--- Action item ---
Give back exactly the lines from the start of the entries below to the line holding "GSR GSR_INST (.GSR(VCC_net));", that line included, and leave every picture out.
════════
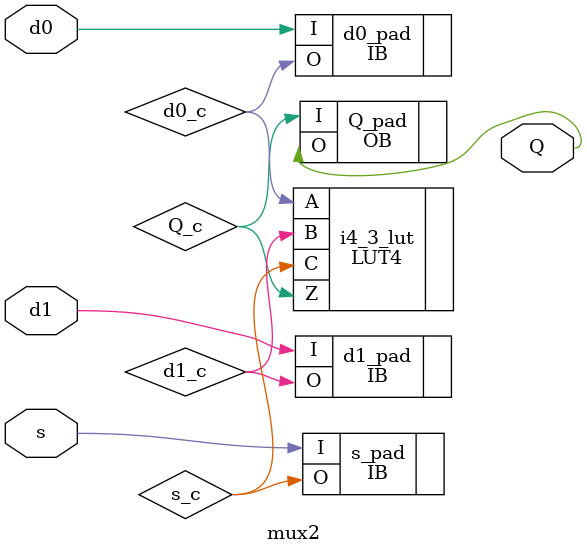
<source format=v>

module mux2 (d0, d1, s, Q) /* synthesis syn_module_defined=1 */ ;   // z:/windows.documents/desktop/ece272lab5/digital_analog.v(113[8:12])
    input d0;   // z:/windows.documents/desktop/ece272lab5/digital_analog.v(113[20:22])
    input d1;   // z:/windows.documents/desktop/ece272lab5/digital_analog.v(113[24:26])
    input s;   // z:/windows.documents/desktop/ece272lab5/digital_analog.v(114[11:12])
    output Q;   // z:/windows.documents/desktop/ece272lab5/digital_analog.v(115[12:13])
    
    wire d0_c;   // z:/windows.documents/desktop/ece272lab5/digital_analog.v(113[20:22])
    wire d1_c;   // z:/windows.documents/desktop/ece272lab5/digital_analog.v(113[24:26])
    wire s_c;   // z:/windows.documents/desktop/ece272lab5/digital_analog.v(114[11:12])
    wire Q_c;   // z:/windows.documents/desktop/ece272lab5/digital_analog.v(115[12:13])
    
    wire VCC_net;
    
    VHI i18 (.Z(VCC_net));
    OB Q_pad (.I(Q_c), .O(Q));
    IB d0_pad (.I(d0), .O(d0_c));
    IB d1_pad (.I(d1), .O(d1_c));
    IB s_pad (.I(s), .O(s_c));
    GSR GSR_INST (.GSR(VCC_net));
    LUT4 i4_3_lut (.A(d0_c), .B(d1_c), .C(s_c), .Z(Q_c)) /* synthesis lut_function=(A (B+!(C))+!A (B (C))) */ ;
    defparam i4_3_lut.init = 16'hcaca;
    PUR PUR_INST (.PUR(VCC_net));
    defparam PUR_INST.RST_PULSE = 1;
    
endmodule
//
// Verilog Description of module PUR
// module not written out since it is a black-box. 
//


</source>
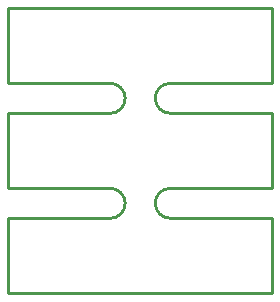
<source format=gbr>
G04 start of page 4 for group 2 idx 2 *
G04 Title: (unknown), outline *
G04 Creator: pcb 20140316 *
G04 CreationDate: Wed 28 Nov 2018 04:36:04 PM GMT UTC *
G04 For: railfan *
G04 Format: Gerber/RS-274X *
G04 PCB-Dimensions (mil): 900.00 970.00 *
G04 PCB-Coordinate-Origin: lower left *
%MOIN*%
%FSLAX25Y25*%
%LNOUTLINE*%
%ADD28C,0.0100*%
G54D28*X1000Y71000D02*X35000D01*
X1000Y96000D02*Y71000D01*
Y36000D02*X35000D01*
X1000Y61000D02*Y36000D01*
Y61000D02*X35000D01*
X55000Y71000D02*X89000D01*
Y96000D02*Y71000D01*
Y96000D02*X1000D01*
X55000Y36000D02*X89000D01*
Y61000D02*Y36000D01*
X55000Y61000D02*X89000D01*
X1000Y1000D02*X89000D01*
Y26000D02*Y1000D01*
X1000Y26000D02*Y1000D01*
X55000Y26000D02*X89000D01*
X1000D02*X35000D01*
X50000Y31000D02*G75*G03X55000Y26000I5000J0D01*G01*
X50000Y31000D02*G75*G02X55000Y36000I5000J0D01*G01*
X40000Y31000D02*G75*G02X35000Y26000I-5000J0D01*G01*
X40000Y31000D02*G75*G03X35000Y36000I-5000J0D01*G01*
X50000Y66000D02*G75*G03X55000Y61000I5000J0D01*G01*
X50000Y66000D02*G75*G02X55000Y71000I5000J0D01*G01*
X40000Y66000D02*G75*G02X35000Y61000I-5000J0D01*G01*
X40000Y66000D02*G75*G03X35000Y71000I-5000J0D01*G01*
M02*

</source>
════════
--- Task output ---
<source format=v>

module mux2 (d0, d1, s, Q) /* synthesis syn_module_defined=1 */ ;   // z:/windows.documents/desktop/ece272lab5/digital_analog.v(113[8:12])
    input d0;   // z:/windows.documents/desktop/ece272lab5/digital_analog.v(113[20:22])
    input d1;   // z:/windows.documents/desktop/ece272lab5/digital_analog.v(113[24:26])
    input s;   // z:/windows.documents/desktop/ece272lab5/digital_analog.v(114[11:12])
    output Q;   // z:/windows.documents/desktop/ece272lab5/digital_analog.v(115[12:13])
    
    wire d0_c;   // z:/windows.documents/desktop/ece272lab5/digital_analog.v(113[20:22])
    wire d1_c;   // z:/windows.documents/desktop/ece272lab5/digital_analog.v(113[24:26])
    wire s_c;   // z:/windows.documents/desktop/ece272lab5/digital_analog.v(114[11:12])
    wire Q_c;   // z:/windows.documents/desktop/ece272lab5/digital_analog.v(115[12:13])
    
    wire VCC_net;
    
    VHI i18 (.Z(VCC_net));
    OB Q_pad (.I(Q_c), .O(Q));
    IB d0_pad (.I(d0), .O(d0_c));
    IB d1_pad (.I(d1), .O(d1_c));
    IB s_pad (.I(s), .O(s_c));
    GSR GSR_INST (.GSR(VCC_net));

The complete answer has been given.